The labour cost index (LCI) is an indicator which measures the cost of labour. The LCI is a Laspeyres index of labour cost per hour worked, chain linked annually, and based upon a fixed structure of economic activity at NACE section level. The labour costs are the total quarterly costs incurred by the employer in the employment of personnel. Labour cost indices are produced individually for the following categories;
The index is calculated every calendar quarter and is computed through the utilization of internal data available from the National Accounts Unit and the Labour Force Survey (LFS), in order to lessen the response burden on potential responding units.
Figures for total labour cost, wages and salaries, social contributions, and number of employees are compiled from National Accounts data. Figures for actual hours worked by employees are estimated using employment figures available from the National Accounts Unit and weekly average actual hours worked available from LFS. Mean weekly actual hours worked by employees for each NACE division are retrieved from the LFS and these figures are multiplied by the respective figures on employment available from the National Accounts Unit.
Accuracy and reliability of data
LCI data is revised on a quarterly basis to reflect changes in data provided by the primary sources.

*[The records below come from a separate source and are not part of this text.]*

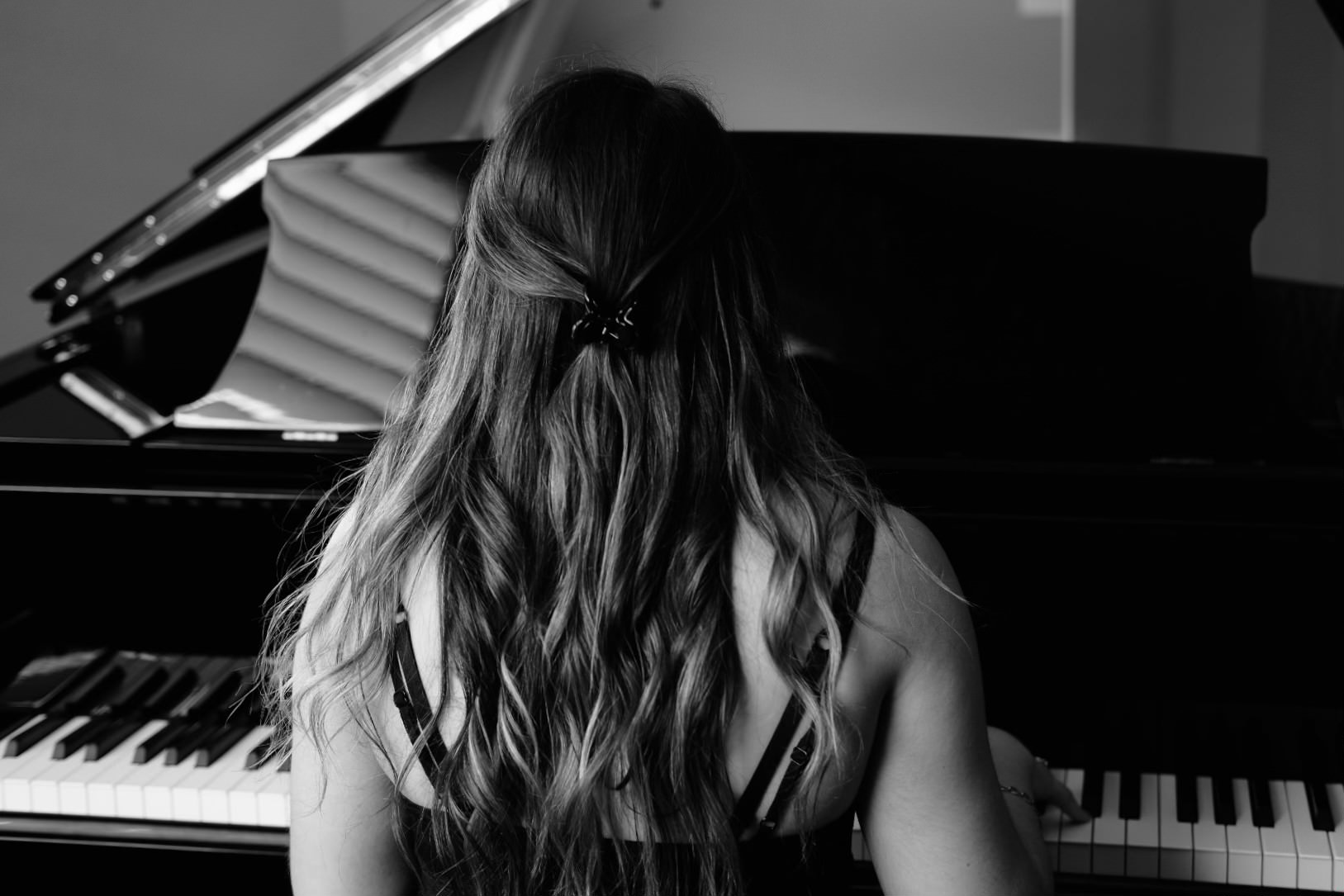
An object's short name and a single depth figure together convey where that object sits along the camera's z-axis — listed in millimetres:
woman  2136
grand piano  2494
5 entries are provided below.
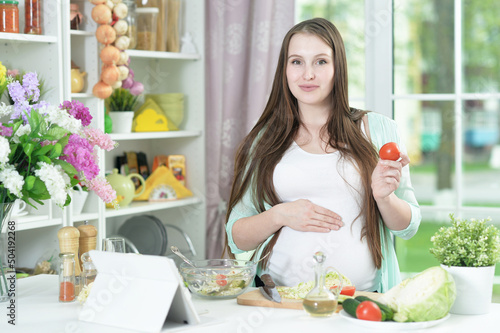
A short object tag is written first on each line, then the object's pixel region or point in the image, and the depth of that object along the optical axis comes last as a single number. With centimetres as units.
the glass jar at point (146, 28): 339
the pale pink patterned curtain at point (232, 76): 339
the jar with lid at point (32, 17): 277
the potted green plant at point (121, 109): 328
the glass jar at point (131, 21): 328
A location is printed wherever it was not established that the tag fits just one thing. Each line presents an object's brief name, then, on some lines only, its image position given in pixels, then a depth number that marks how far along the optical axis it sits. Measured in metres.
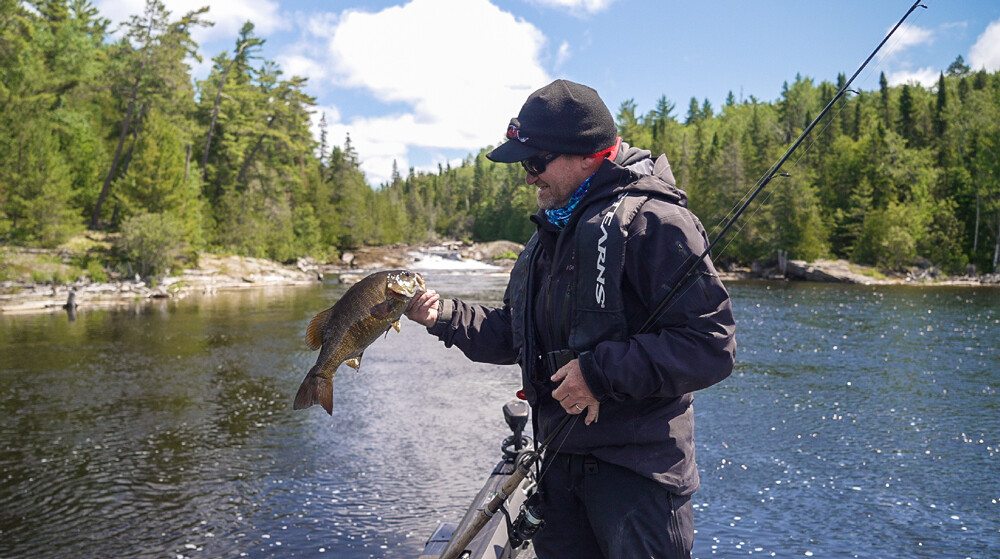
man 2.45
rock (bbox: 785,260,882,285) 52.09
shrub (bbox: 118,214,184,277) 38.16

The last three reference years are considered ‘open’ to revision, since new information from various surveys provides additional updates on wages and salaries, and social contributions.
Timeliness and punctuality of data
Labour cost indices are transmitted to Eurostat within the 70 day deadline following the reference quarter.
Accessibility and clarity of data
At a national level, no statistics related to LCI are released, but data can be downloaded from Eurostat’s online database.
A quality report is compiled and sent annually to Eurostat whereas a national quality report is available on the NSO’s metadata website.
Coherence and comparability/consistency of data
Definitions used for the compilation of LCI are comparable between all European Union Member States; however the sources used for the production of this statistic vary between different countries.
Subsidies which cover labour costs are included in figures of total labour cost because these can’t be estimated from National Accounts data. The LCI sub-component of actual hours worked by employees is calculated differently using National Accounts employment estimates along with LFS averages. Comparable estimates on actual hours worked are available from 2004 onwards; the reference year since when the LFS started to be carried out on a continuous basis.